Independencia has posted individual lists from its contributors and then thrown them all in a pot to come up with a collective "TOP 10/10" and it's a three-way tie: Werner Herzog's Bad Lieutenant, Jean-Luc Godard's Film Socialisme and, naturally, Raya Martin's Independencia.
"Some years from now I imagine that, if you compare a film like Inception to a film like Unstoppable, the latter will yield up much richer insights into our young century, our spectacular condition," suggests Zach Campbell. "[T]he treasures among the recent films I've seen in 2010 seem a bit old hat, in the sense that they're mainly art films from Europe and Asia, generally directed by established male directors, which primarily wowed (or caused controversy) on the festival circuit before finding commercial distribution... if at all. Still, even among these strong films by Haneke, Denis, et al., there were two especially that stood out and unsettled me, surprised me in the best ways." And they are Film Socialisme and Lav Diaz's Butterflies Have No Memories. The two standouts among the older films he saw this year: Hiroshi Shimizu's Ornamental Hairpin (1941) and Billy Wilder's The Private Life of Sherlock Holmes (1970).
"I believe I'm the only critic in America to place Todd Solondz's [Life During Wartime] at #1, so allow me a brief defense," blogs Anthony Kaufman. "The movie has stayed with me more than any other. As I have written in the past, Life During Wartime may be the most thorough, penetrating and profound accounting of post-9/11 America and the nation's utter and dysfunctional lack of compassion. Every frame suffuses a sense of melancholy and regret. And still lingering with me are the ghostly faces of Paul Reubens, Ciarán Hinds and Charlotte Rampling; the darkly sardonic line 'Nothing will get inside you ever'; and that mysterious culminating shot, full of sadness and the yearning of a young boy who wants his father back, no matter his crimes."
Best DVDs and Blu-rays of 2010: Sean Axmaker at the Parallax View (also gathering 2010 top tens from contributors), DVD Savant Glenn Erickson and the DVD Talk team.

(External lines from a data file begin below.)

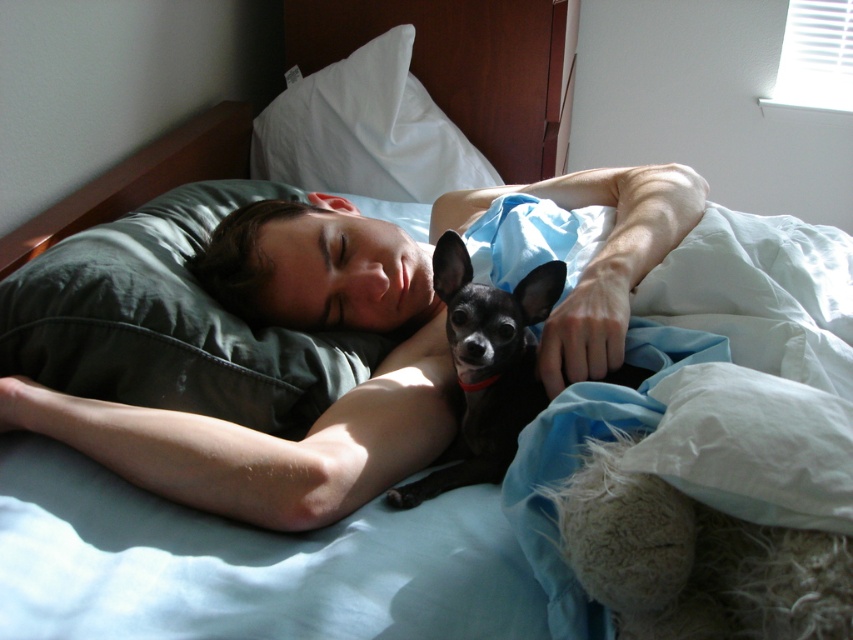
You are trying to place a small decorative item between the matte green pillow at upper left and the green fabric pillow at upper center on the bed. Based on their positions, which pillow should you place the item closer to in order to center it between them?

The matte green pillow at upper left is positioned to the right of the green fabric pillow at upper center. To center the item between them, place it closer to the green fabric pillow at upper center since the matte green pillow is already shifted to the right.

You are trying to place a new decorative item on the bed. The bed has a green fabric pillow at upper center and a black smooth dog at center. Which object is located higher up on the bed?

The green fabric pillow at upper center is positioned over the black smooth dog at center, so it is higher up.

You are standing at the origin point of the bed and want to place a new red blanket on the bed. The origin point is at the bottom left corner of the bed. The coordinates are given as a percentage of the bed length and width. Where should you place the new red blanket so that it is directly below the green fabric pillow at upper center located at point (170, 323)?

To place the new red blanket directly below the green fabric pillow at upper center located at point (170, 323), you should position it at the same x coordinate of 0.505 but lower y coordinate. Since the origin is at the bottom left, decreasing the y value moves downward. For example, placing it at 0.505, 0.300 would be directly below.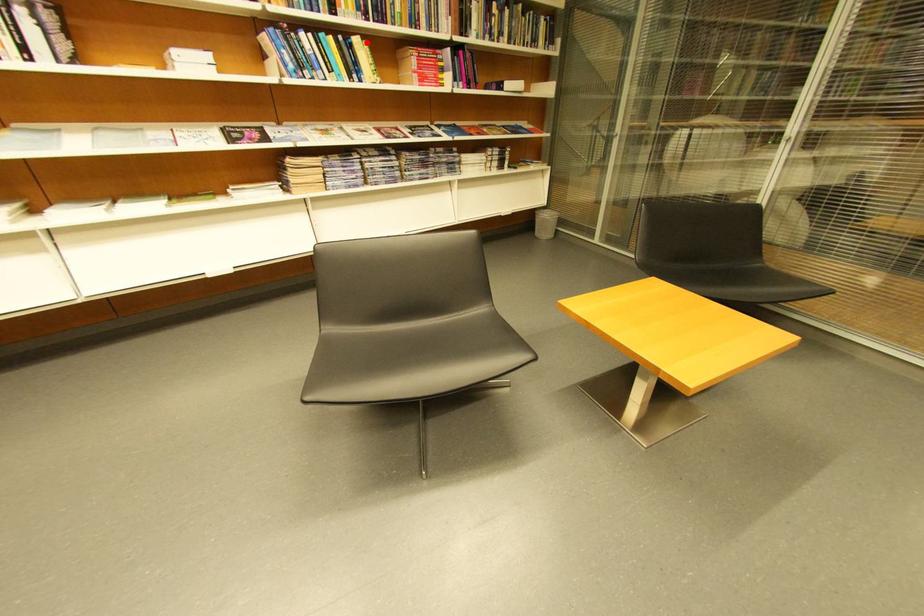
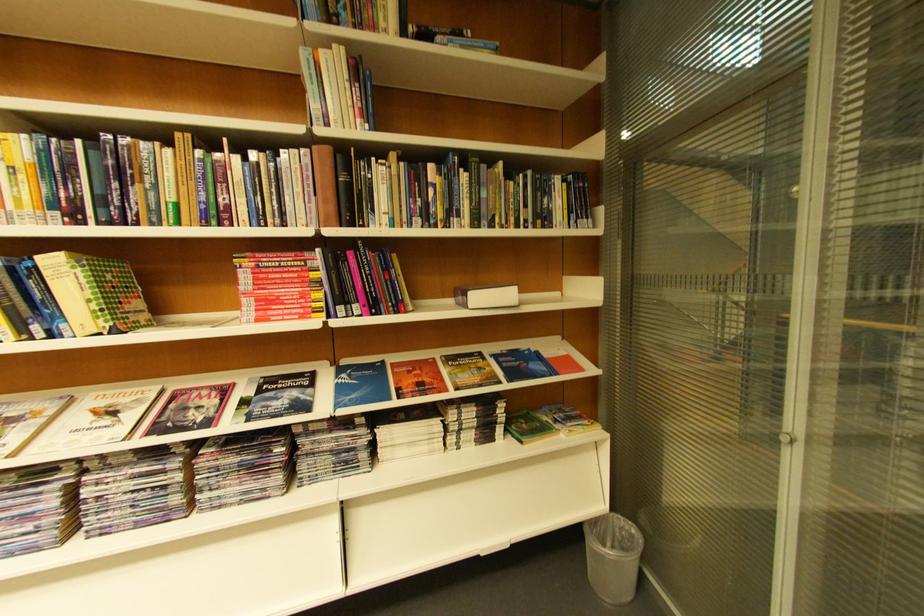
Locate, in the second image, the point that corresponds to the highlighted location in the first image.

(63, 264)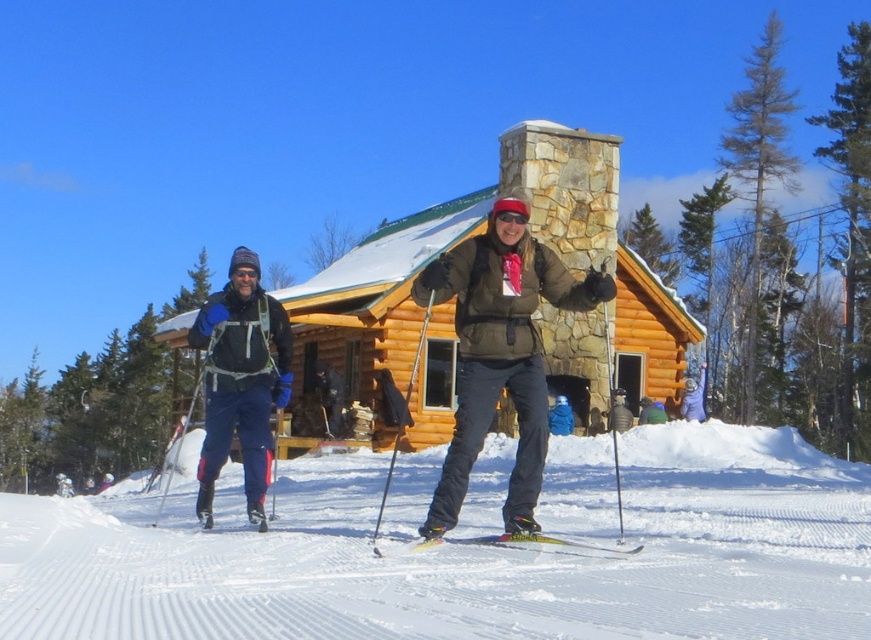
Question: Among these objects, which one is farthest from the camera?

Choices:
 (A) yellow metallic ski at center
 (B) brushed metal ski pole at left
 (C) brown wooden log cabin at center

Answer: (B)

Question: Can you confirm if white powdery snow at center is positioned above yellow metallic ski at center?

Choices:
 (A) yes
 (B) no

Answer: (B)

Question: Can you confirm if white powdery snow at center is positioned below yellow metallic ski at center?

Choices:
 (A) no
 (B) yes

Answer: (B)

Question: Can you confirm if brushed metal ski pole at left is thinner than yellow metallic ski at center?

Choices:
 (A) no
 (B) yes

Answer: (A)

Question: Which of the following is the closest to the observer?

Choices:
 (A) (819, 464)
 (B) (491, 545)
 (C) (274, 388)
 (D) (442, 308)

Answer: (B)

Question: Among these objects, which one is nearest to the camera?

Choices:
 (A) yellow metallic ski at center
 (B) brown wooden log cabin at center
 (C) white powdery snow at center

Answer: (C)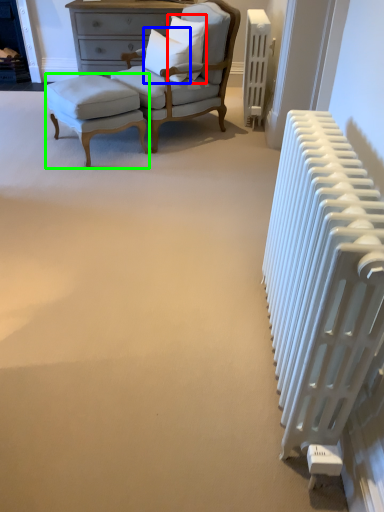
Question: Which is farther away from pillow (highlighted by a red box)? pillow (highlighted by a blue box) or stool (highlighted by a green box)?

Choices:
 (A) pillow
 (B) stool

Answer: (B)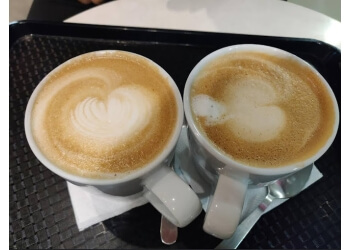
Find the location of a particular element. This screenshot has width=350, height=250. mugs is located at coordinates (116, 190), (210, 159).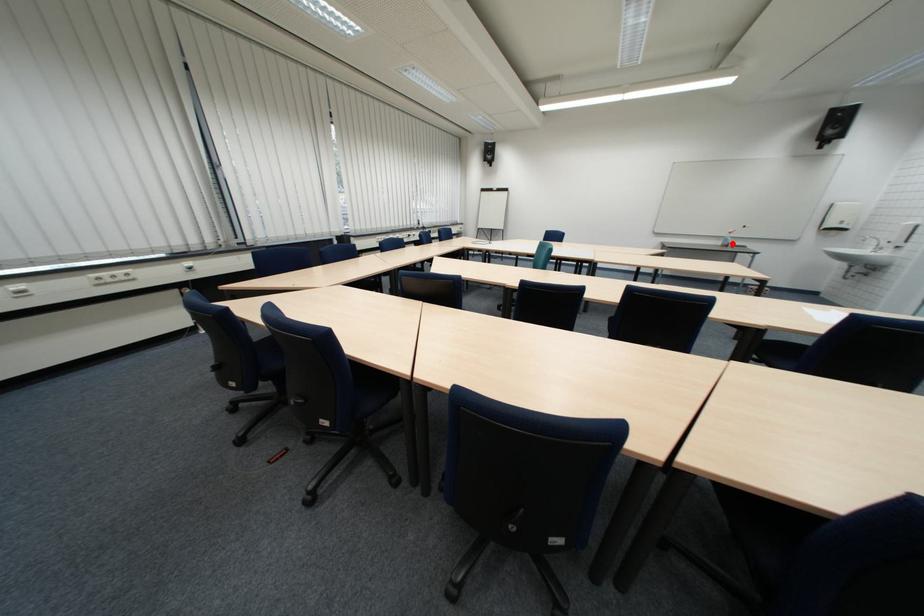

Joel and Ethan Coen's True Grit rides to the top of Bill Gibron's list at PopMatters and Mike Wilmington's at Movie City News, where Kim Voynar lists her top docs (#1: Banksy's Exit Through the Gift Shop) and where, too, you can check the latest revisions to the Top Tens chart.
Nick Davis looks back on his "25 favorite viewing experiences in 2010 of non-first-run films." Michael Hawley: "2010 Favorite Bay Area Repertory/Revival Screenings." Kevin Jagernauth's #1 at the Playlist: Danny Boyle's 127 Hours.
"And the Nominees Should Be..." New York Times critics AO Scott, Manohla Dargis and Stephen Holden fill out their ballots. Also in this Oscar package: Dargis on Christian Bale in The Fighter, Scott on Natalie Portman in Black Swan, Larry Rohter's profile of Javier Bardem (Biutiful), Constance Rosenblum's of Annette Bening (The Kids Are All Right), Holden on The King's Speech, Karen Durbin on "some of the smaller films from the year that deserve attention" (Yael Hersonski's A Film Unfinished, David Michôd's Animal Kingdom, Jacques Audiard's A Prophet, Andrea Arnold's Fish Tank and Mark Romanek's Never Let Me Go), brief excerpts from screenplays (Aaron Sorkin's The Social Network, Joel and Ethan Coen's True Grit, David Lindsay-Abaire's Rabbit Hole and David Seidler's The King's Speech) and Terrence Rafferty looks back on the night the Academy presented its honorary Oscar to an absent Jean-Luc Godard: "[T]he ceremony seems to have been a little uncomfortable: a Hollywood love fest for an artist who doesn't want to be loved by Hollywood and whose feelings about America and its movies have always been wildly ambivalent."